EXERCISE PROMPT: The required output is the exact run of lines below that opens at the line with "cancer stained for" and closes at the line with "cholangiocarcinoma stained for".

Stored data entries:
......
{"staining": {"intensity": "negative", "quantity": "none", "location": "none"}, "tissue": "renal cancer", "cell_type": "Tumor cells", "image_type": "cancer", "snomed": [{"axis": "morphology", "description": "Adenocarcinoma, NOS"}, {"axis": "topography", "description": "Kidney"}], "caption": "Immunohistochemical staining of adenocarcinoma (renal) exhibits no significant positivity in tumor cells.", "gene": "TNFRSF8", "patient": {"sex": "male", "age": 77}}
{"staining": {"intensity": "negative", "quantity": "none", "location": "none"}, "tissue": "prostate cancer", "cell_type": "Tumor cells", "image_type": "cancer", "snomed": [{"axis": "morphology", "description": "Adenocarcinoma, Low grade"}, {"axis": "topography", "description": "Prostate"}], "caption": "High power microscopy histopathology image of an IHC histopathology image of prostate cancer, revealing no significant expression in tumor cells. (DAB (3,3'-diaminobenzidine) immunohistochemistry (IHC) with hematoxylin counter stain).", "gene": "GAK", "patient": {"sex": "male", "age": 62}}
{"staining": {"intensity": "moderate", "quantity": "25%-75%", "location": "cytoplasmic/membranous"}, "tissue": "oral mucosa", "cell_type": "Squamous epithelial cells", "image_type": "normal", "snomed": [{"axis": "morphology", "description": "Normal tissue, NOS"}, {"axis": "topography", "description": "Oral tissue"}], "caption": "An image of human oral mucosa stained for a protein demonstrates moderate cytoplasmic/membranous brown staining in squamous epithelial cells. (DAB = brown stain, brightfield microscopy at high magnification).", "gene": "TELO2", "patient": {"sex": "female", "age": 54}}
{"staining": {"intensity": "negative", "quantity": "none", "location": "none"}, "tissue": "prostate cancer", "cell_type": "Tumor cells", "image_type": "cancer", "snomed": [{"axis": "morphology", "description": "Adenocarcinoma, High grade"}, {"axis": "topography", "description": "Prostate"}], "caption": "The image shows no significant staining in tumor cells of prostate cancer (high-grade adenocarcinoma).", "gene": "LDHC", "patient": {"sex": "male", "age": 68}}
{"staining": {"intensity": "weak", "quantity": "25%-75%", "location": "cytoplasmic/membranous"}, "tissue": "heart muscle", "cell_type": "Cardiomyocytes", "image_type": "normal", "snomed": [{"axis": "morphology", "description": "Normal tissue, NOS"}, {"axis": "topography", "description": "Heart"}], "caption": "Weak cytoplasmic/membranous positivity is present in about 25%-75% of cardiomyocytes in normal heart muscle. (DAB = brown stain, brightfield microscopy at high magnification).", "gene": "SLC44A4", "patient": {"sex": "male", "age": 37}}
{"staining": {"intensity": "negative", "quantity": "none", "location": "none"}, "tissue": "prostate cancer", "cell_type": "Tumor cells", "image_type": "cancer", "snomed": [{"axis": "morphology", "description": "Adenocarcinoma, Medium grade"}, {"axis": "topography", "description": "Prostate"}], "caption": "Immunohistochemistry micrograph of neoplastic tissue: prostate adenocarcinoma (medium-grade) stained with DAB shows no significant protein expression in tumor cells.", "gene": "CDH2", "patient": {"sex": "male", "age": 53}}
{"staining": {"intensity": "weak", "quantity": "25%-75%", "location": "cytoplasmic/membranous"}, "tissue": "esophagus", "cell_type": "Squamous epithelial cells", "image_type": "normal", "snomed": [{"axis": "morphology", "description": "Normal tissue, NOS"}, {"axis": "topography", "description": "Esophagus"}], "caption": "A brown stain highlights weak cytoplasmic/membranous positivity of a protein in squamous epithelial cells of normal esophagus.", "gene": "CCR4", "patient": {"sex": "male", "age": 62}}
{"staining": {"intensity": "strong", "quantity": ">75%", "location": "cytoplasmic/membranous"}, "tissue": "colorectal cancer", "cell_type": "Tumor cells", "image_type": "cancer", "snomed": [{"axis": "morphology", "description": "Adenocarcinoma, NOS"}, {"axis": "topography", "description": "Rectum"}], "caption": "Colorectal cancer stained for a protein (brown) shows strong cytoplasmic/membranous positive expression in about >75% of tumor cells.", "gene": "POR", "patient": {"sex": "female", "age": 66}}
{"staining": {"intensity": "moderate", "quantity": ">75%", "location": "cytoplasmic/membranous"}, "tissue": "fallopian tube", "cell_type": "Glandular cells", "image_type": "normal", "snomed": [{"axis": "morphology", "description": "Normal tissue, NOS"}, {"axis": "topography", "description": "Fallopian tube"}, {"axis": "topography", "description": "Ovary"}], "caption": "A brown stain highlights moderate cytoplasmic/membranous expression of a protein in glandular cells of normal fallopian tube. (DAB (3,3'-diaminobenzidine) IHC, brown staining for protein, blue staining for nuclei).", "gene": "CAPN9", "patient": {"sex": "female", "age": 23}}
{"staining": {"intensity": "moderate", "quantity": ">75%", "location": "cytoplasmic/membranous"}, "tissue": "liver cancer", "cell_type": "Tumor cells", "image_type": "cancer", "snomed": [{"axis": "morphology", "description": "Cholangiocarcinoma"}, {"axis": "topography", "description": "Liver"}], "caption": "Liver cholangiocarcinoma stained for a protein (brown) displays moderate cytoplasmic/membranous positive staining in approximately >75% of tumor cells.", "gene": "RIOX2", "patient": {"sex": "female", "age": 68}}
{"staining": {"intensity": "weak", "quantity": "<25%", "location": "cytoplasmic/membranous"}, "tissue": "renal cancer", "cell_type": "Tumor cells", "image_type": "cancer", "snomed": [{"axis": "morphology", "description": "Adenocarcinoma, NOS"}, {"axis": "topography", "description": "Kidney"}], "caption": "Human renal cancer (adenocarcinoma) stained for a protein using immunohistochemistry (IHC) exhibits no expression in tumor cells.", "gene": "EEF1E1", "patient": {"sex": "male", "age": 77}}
......
WRITTEN RESPONSE:
{"staining": {"intensity": "strong", "quantity": ">75%", "location": "cytoplasmic/membranous"}, "tissue": "colorectal cancer", "cell_type": "Tumor cells", "image_type": "cancer", "snomed": [{"axis": "morphology", "description": "Adenocarcinoma, NOS"}, {"axis": "topography", "description": "Rectum"}], "caption": "Colorectal cancer stained for a protein (brown) shows strong cytoplasmic/membranous positive expression in about >75% of tumor cells.", "gene": "POR", "patient": {"sex": "female", "age": 66}}
{"staining": {"intensity": "moderate", "quantity": ">75%", "location": "cytoplasmic/membranous"}, "tissue": "fallopian tube", "cell_type": "Glandular cells", "image_type": "normal", "snomed": [{"axis": "morphology", "description": "Normal tissue, NOS"}, {"axis": "topography", "description": "Fallopian tube"}, {"axis": "topography", "description": "Ovary"}], "caption": "A brown stain highlights moderate cytoplasmic/membranous expression of a protein in glandular cells of normal fallopian tube. (DAB (3,3'-diaminobenzidine) IHC, brown staining for protein, blue staining for nuclei).", "gene": "CAPN9", "patient": {"sex": "female", "age": 23}}
{"staining": {"intensity": "moderate", "quantity": ">75%", "location": "cytoplasmic/membranous"}, "tissue": "liver cancer", "cell_type": "Tumor cells", "image_type": "cancer", "snomed": [{"axis": "morphology", "description": "Cholangiocarcinoma"}, {"axis": "topography", "description": "Liver"}], "caption": "Liver cholangiocarcinoma stained for a protein (brown) displays moderate cytoplasmic/membranous positive staining in approximately >75% of tumor cells.", "gene": "RIOX2", "patient": {"sex": "female", "age": 68}}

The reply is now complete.